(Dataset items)

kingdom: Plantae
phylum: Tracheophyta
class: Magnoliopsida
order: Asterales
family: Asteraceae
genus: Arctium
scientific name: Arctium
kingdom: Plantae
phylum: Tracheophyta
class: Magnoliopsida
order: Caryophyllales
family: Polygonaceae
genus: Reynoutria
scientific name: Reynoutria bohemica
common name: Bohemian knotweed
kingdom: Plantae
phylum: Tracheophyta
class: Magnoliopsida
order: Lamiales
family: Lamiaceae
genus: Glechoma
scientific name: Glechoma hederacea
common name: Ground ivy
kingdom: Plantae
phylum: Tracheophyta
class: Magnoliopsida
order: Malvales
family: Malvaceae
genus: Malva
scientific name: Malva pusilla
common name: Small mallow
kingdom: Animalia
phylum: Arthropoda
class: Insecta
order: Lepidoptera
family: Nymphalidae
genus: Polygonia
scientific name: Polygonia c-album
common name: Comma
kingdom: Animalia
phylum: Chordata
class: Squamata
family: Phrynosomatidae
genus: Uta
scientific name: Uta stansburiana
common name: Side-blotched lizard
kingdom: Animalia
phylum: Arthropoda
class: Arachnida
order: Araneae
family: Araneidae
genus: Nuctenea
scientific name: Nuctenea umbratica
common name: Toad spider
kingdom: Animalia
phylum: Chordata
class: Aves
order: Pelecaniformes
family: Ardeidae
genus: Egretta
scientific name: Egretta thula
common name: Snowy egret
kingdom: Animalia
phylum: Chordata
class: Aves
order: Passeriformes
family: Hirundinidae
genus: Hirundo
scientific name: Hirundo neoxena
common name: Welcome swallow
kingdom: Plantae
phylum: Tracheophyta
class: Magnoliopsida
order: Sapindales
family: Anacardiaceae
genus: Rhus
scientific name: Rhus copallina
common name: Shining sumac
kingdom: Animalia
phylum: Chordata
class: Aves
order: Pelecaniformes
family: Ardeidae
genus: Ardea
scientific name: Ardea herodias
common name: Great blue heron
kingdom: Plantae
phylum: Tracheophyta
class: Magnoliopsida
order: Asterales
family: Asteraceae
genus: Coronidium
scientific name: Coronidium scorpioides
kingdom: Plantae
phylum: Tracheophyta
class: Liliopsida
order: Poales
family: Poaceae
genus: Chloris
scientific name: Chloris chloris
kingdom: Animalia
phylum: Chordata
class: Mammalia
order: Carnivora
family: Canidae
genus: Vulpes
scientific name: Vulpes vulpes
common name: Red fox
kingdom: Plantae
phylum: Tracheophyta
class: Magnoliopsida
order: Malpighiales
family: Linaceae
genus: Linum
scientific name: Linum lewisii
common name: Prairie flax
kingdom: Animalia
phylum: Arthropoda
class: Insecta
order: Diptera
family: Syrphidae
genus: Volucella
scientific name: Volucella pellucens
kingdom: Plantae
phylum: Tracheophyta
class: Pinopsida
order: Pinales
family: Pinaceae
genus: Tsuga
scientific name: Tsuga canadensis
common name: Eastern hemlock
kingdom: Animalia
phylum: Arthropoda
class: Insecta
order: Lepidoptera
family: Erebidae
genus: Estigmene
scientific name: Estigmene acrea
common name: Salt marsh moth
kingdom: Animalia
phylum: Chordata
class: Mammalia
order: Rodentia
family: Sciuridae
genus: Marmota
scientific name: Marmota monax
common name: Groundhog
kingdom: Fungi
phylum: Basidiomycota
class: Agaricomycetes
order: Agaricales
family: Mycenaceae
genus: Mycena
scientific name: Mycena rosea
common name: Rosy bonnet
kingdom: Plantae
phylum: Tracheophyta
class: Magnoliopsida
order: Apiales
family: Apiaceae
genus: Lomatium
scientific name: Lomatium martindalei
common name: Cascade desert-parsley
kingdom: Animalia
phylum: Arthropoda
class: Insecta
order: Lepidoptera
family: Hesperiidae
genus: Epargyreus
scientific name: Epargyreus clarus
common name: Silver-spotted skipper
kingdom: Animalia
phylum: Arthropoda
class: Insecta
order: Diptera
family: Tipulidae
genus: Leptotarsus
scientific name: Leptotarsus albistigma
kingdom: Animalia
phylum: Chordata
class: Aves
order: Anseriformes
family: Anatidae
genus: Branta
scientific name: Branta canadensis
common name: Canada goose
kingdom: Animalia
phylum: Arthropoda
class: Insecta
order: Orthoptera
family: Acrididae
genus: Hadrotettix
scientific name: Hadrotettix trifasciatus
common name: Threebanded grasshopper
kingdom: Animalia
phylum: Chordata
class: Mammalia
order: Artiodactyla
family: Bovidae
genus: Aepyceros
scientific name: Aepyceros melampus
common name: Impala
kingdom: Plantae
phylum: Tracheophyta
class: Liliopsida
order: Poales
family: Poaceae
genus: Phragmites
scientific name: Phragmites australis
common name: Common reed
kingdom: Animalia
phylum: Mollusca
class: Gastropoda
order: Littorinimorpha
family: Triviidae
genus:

What is needed =
Edit the listing above so that "common name" becomes "vernacular name" wherever it occurs, leaving every other line unchanged.

Finished answer =
kingdom: Plantae
phylum: Tracheophyta
class: Magnoliopsida
order: Asterales
family: Asteraceae
genus: Arctium
scientific name: Arctium
kingdom: Plantae
phylum: Tracheophyta
class: Magnoliopsida
order: Caryophyllales
family: Polygonaceae
genus: Reynoutria
scientific name: Reynoutria bohemica
vernacular name: Bohemian knotweed
kingdom: Plantae
phylum: Tracheophyta
class: Magnoliopsida
order: Lamiales
family: Lamiaceae
genus: Glechoma
scientific name: Glechoma hederacea
vernacular name: Ground ivy
kingdom: Plantae
phylum: Tracheophyta
class: Magnoliopsida
order: Malvales
family: Malvaceae
genus: Malva
scientific name: Malva pusilla
vernacular name: Small mallow
kingdom: Animalia
phylum: Arthropoda
class: Insecta
order: Lepidoptera
family: Nymphalidae
genus: Polygonia
scientific name: Polygonia c-album
vernacular name: Comma
kingdom: Animalia
phylum: Chordata
class: Squamata
family: Phrynosomatidae
genus: Uta
scientific name: Uta stansburiana
vernacular name: Side-blotched lizard
kingdom: Animalia
phylum: Arthropoda
class: Arachnida
order: Araneae
family: Araneidae
genus: Nuctenea
scientific name: Nuctenea umbratica
vernacular name: Toad spider
kingdom: Animalia
phylum: Chordata
class: Aves
order: Pelecaniformes
family: Ardeidae
genus: Egretta
scientific name: Egretta thula
vernacular name: Snowy egret
kingdom: Animalia
phylum: Chordata
class: Aves
order: Passeriformes
family: Hirundinidae
genus: Hirundo
scientific name: Hirundo neoxena
vernacular name: Welcome swallow
kingdom: Plantae
phylum: Tracheophyta
class: Magnoliopsida
order: Sapindales
family: Anacardiaceae
genus: Rhus
scientific name: Rhus copallina
vernacular name: Shining sumac
kingdom: Animalia
phylum: Chordata
class: Aves
order: Pelecaniformes
family: Ardeidae
genus: Ardea
scientific name: Ardea herodias
vernacular name: Great blue heron
kingdom: Plantae
phylum: Tracheophyta
class: Magnoliopsida
order: Asterales
family: Asteraceae
genus: Coronidium
scientific name: Coronidium scorpioides
kingdom: Plantae
phylum: Tracheophyta
class: Liliopsida
order: Poales
family: Poaceae
genus: Chloris
scientific name: Chloris chloris
kingdom: Animalia
phylum: Chordata
class: Mammalia
order: Carnivora
family: Canidae
genus: Vulpes
scientific name: Vulpes vulpes
vernacular name: Red fox
kingdom: Plantae
phylum: Tracheophyta
class: Magnoliopsida
order: Malpighiales
family: Linaceae
genus: Linum
scientific name: Linum lewisii
vernacular name: Prairie flax
kingdom: Animalia
phylum: Arthropoda
class: Insecta
order: Diptera
family: Syrphidae
genus: Volucella
scientific name: Volucella pellucens
kingdom: Plantae
phylum: Tracheophyta
class: Pinopsida
order: Pinales
family: Pinaceae
genus: Tsuga
scientific name: Tsuga canadensis
vernacular name: Eastern hemlock
kingdom: Animalia
phylum: Arthropoda
class: Insecta
order: Lepidoptera
family: Erebidae
genus: Estigmene
scientific name: Estigmene acrea
vernacular name: Salt marsh moth
kingdom: Animalia
phylum: Chordata
class: Mammalia
order: Rodentia
family: Sciuridae
genus: Marmota
scientific name: Marmota monax
vernacular name: Groundhog
kingdom: Fungi
phylum: Basidiomycota
class: Agaricomycetes
order: Agaricales
family: Mycenaceae
genus: Mycena
scientific name: Mycena rosea
vernacular name: Rosy bonnet
kingdom: Plantae
phylum: Tracheophyta
class: Magnoliopsida
order: Apiales
family: Apiaceae
genus: Lomatium
scientific name: Lomatium martindalei
vernacular name: Cascade desert-parsley
kingdom: Animalia
phylum: Arthropoda
class: Insecta
order: Lepidoptera
family: Hesperiidae
genus: Epargyreus
scientific name: Epargyreus clarus
vernacular name: Silver-spotted skipper
kingdom: Animalia
phylum: Arthropoda
class: Insecta
order: Diptera
family: Tipulidae
genus: Leptotarsus
scientific name: Leptotarsus albistigma
kingdom: Animalia
phylum: Chordata
class: Aves
order: Anseriformes
family: Anatidae
genus: Branta
scientific name: Branta canadensis
vernacular name: Canada goose
kingdom: Animalia
phylum: Arthropoda
class: Insecta
order: Orthoptera
family: Acrididae
genus: Hadrotettix
scientific name: Hadrotettix trifasciatus
vernacular name: Threebanded grasshopper
kingdom: Animalia
phylum: Chordata
class: Mammalia
order: Artiodactyla
family: Bovidae
genus: Aepyceros
scientific name: Aepyceros melampus
vernacular name: Impala
kingdom: Plantae
phylum: Tracheophyta
class: Liliopsida
order: Poales
family: Poaceae
genus: Phragmites
scientific name: Phragmites australis
vernacular name: Common reed
kingdom: Animalia
phylum: Mollusca
class: Gastropoda
order: Littorinimorpha
family: Triviidae
genus:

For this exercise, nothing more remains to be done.